L’instauration de ces conditions apporte assurément des avantages au pays concerné, comme un droit de seigneuriage, particulièrement visibles dans le cas des Etats-Unis. Mais une telle orientation signifierait une soumission plus poussée à la finance mondialement dominante, et donc aussi une perte relative de maîtrise de sa politique monétaire. Comment la République populaire de Chine pourrait-elle parvenir à tirer les bénéfices d’un renminbi internationalisé sans être contrainte de payer au prix fort le coût qui lui est associé – à savoir : renoncer au plein exercice de sa souveraineté monétaire et à la définition d’une stratégie de développement autonome – ? Car ce que l’on constate, c’est que la haute finance a besoin d’un Etat fort dans l’ère néo-libérale ; mais d’un Etat fort qu’elle tourne totalement contre les intérêts des peuples. La réactivation du rôle de l’Etat néo-libéral par les politiques anticrise en donne l’illustration : leur but est moins de sauver les peuples que les oligopoles financiers. Ce ne sont pourtant pas les titres de la dette qui sont souverains, mais les peuples eux-mêmes…
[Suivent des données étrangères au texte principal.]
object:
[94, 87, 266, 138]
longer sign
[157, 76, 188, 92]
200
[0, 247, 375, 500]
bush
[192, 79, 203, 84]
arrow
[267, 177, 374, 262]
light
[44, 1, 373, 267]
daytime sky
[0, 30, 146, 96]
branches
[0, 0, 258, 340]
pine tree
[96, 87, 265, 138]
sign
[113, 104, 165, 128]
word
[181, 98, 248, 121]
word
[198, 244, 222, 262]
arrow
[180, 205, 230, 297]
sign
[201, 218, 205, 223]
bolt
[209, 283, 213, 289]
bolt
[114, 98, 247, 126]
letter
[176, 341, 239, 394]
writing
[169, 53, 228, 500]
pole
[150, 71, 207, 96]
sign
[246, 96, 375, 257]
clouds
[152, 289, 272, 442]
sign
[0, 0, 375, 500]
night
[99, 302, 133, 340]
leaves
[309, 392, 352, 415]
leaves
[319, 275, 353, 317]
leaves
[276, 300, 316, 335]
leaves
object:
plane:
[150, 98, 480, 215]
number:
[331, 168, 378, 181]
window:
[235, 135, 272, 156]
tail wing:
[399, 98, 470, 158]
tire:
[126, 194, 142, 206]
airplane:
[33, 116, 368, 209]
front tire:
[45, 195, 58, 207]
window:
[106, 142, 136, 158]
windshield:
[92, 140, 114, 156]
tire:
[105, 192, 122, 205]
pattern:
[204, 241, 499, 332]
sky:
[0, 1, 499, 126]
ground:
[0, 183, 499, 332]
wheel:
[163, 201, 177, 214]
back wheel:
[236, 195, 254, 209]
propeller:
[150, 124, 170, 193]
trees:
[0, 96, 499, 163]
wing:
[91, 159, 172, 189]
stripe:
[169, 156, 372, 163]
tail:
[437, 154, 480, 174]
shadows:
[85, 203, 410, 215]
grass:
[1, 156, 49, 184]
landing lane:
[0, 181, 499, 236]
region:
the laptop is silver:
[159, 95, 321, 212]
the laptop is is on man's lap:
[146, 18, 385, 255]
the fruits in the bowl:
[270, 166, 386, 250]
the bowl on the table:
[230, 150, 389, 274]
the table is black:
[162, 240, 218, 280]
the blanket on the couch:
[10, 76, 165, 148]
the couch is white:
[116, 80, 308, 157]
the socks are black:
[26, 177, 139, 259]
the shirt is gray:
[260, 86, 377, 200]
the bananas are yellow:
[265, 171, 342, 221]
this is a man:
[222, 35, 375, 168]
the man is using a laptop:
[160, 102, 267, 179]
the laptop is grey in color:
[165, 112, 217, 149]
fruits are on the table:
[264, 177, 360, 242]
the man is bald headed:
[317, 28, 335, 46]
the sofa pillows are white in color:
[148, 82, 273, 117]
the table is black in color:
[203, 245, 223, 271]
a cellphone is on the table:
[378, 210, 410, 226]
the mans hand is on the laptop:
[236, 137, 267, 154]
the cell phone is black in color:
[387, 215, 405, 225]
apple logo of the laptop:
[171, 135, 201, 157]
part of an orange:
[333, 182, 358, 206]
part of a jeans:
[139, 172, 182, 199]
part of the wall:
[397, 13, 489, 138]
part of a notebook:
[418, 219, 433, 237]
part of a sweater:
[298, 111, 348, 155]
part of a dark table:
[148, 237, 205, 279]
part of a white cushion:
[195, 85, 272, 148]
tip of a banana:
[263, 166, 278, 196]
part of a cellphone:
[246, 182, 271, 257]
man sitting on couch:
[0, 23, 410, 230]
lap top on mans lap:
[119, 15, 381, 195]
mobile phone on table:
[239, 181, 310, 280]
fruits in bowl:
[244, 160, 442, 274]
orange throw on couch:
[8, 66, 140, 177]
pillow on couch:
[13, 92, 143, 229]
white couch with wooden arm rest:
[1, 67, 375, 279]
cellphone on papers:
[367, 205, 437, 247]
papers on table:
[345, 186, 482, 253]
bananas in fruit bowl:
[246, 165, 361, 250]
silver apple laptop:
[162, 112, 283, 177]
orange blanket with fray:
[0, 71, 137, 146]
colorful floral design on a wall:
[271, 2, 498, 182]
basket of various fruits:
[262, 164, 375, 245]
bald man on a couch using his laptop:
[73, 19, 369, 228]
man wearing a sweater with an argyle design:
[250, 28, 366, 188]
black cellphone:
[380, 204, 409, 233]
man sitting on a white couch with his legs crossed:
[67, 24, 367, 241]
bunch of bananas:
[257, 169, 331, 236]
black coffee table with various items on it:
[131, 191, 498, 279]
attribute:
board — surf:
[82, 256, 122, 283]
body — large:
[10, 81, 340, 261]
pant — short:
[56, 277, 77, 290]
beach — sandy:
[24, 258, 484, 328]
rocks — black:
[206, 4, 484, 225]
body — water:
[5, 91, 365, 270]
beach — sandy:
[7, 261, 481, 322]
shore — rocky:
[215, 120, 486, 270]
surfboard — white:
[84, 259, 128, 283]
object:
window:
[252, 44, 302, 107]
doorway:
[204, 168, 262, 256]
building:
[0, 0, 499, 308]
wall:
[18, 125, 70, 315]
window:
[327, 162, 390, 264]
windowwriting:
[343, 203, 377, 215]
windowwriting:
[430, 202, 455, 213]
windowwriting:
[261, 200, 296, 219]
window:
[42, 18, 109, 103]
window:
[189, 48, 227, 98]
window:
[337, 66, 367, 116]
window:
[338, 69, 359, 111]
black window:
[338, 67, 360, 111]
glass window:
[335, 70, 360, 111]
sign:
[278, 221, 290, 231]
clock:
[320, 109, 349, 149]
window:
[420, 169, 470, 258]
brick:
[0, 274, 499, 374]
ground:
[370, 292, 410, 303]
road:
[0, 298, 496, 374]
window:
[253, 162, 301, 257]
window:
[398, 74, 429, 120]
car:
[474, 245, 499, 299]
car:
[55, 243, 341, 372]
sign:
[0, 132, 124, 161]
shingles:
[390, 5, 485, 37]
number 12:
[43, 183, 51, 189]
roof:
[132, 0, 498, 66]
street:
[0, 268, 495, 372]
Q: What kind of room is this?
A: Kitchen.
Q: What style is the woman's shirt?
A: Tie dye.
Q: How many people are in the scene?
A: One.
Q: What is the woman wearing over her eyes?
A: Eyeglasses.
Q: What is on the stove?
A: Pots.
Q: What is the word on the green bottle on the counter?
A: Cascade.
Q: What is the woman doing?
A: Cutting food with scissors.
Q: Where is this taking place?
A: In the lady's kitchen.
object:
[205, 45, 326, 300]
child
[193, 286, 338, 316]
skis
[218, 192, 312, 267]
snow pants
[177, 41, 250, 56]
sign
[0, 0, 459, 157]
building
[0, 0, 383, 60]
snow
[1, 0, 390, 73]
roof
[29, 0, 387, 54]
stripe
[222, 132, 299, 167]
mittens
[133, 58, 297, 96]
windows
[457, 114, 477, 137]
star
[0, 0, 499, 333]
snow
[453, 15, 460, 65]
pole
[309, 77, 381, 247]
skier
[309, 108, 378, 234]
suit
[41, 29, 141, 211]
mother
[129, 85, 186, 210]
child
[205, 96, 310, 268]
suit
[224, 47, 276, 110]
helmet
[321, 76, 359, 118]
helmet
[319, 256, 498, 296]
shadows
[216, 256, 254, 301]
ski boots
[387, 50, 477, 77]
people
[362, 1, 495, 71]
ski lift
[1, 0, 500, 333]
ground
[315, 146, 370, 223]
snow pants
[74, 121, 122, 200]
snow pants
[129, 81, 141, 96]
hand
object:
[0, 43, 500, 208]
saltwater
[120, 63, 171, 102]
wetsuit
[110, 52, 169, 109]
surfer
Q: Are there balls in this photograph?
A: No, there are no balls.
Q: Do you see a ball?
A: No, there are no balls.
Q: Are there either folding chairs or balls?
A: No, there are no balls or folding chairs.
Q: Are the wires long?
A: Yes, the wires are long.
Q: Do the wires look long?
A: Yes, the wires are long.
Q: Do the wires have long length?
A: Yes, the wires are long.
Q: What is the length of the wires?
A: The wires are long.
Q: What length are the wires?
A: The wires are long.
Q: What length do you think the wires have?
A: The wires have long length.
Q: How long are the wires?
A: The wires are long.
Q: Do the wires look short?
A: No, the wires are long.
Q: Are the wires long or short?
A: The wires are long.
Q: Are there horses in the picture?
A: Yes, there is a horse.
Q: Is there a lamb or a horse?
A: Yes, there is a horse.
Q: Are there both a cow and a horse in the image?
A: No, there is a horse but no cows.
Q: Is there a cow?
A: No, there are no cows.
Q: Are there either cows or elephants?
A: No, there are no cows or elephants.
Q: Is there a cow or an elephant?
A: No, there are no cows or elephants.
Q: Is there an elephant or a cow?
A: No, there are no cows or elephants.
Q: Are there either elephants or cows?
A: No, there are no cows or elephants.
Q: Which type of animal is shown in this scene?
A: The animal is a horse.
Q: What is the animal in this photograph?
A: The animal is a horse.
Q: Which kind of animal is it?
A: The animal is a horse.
En Chine, aujourd’hui, les pressions en faveur de la libéralisation des marchés financiers, prônée par de nombreux économistes ou hommes politiques (à Shanghai, notamment) peuvent être atténuées par les discours rassurants sur le contrôle du processus de réforme en cours et sur la nécessité de « modernisation » du système de financement de l’économie afin de tendre vers l’objectif affiché de renminbi internationalisé. De telles pressions sont néanmoins très inquiétantes pour l’avenir du « socialisme de marché à la chinoise » lorsqu’elles rejoignent exactement les recommandations dispensées à la Chine par le Fonds monétaire international ou par certains leaders néo-libéraux de pays capitalistes du Nord. Comme l’ancien Président de la République française, Nicolas Sarkozy, qui, on s’en souvient, plaida au sommet du G-20 de Cannes en novembre 2011 à la fois pour l’adoption de mesures néo-libérales en Chine et pour… l’intégration du renminbi dans le panier de détermination des Droits de Tirage spéciaux (TDS) du FMI.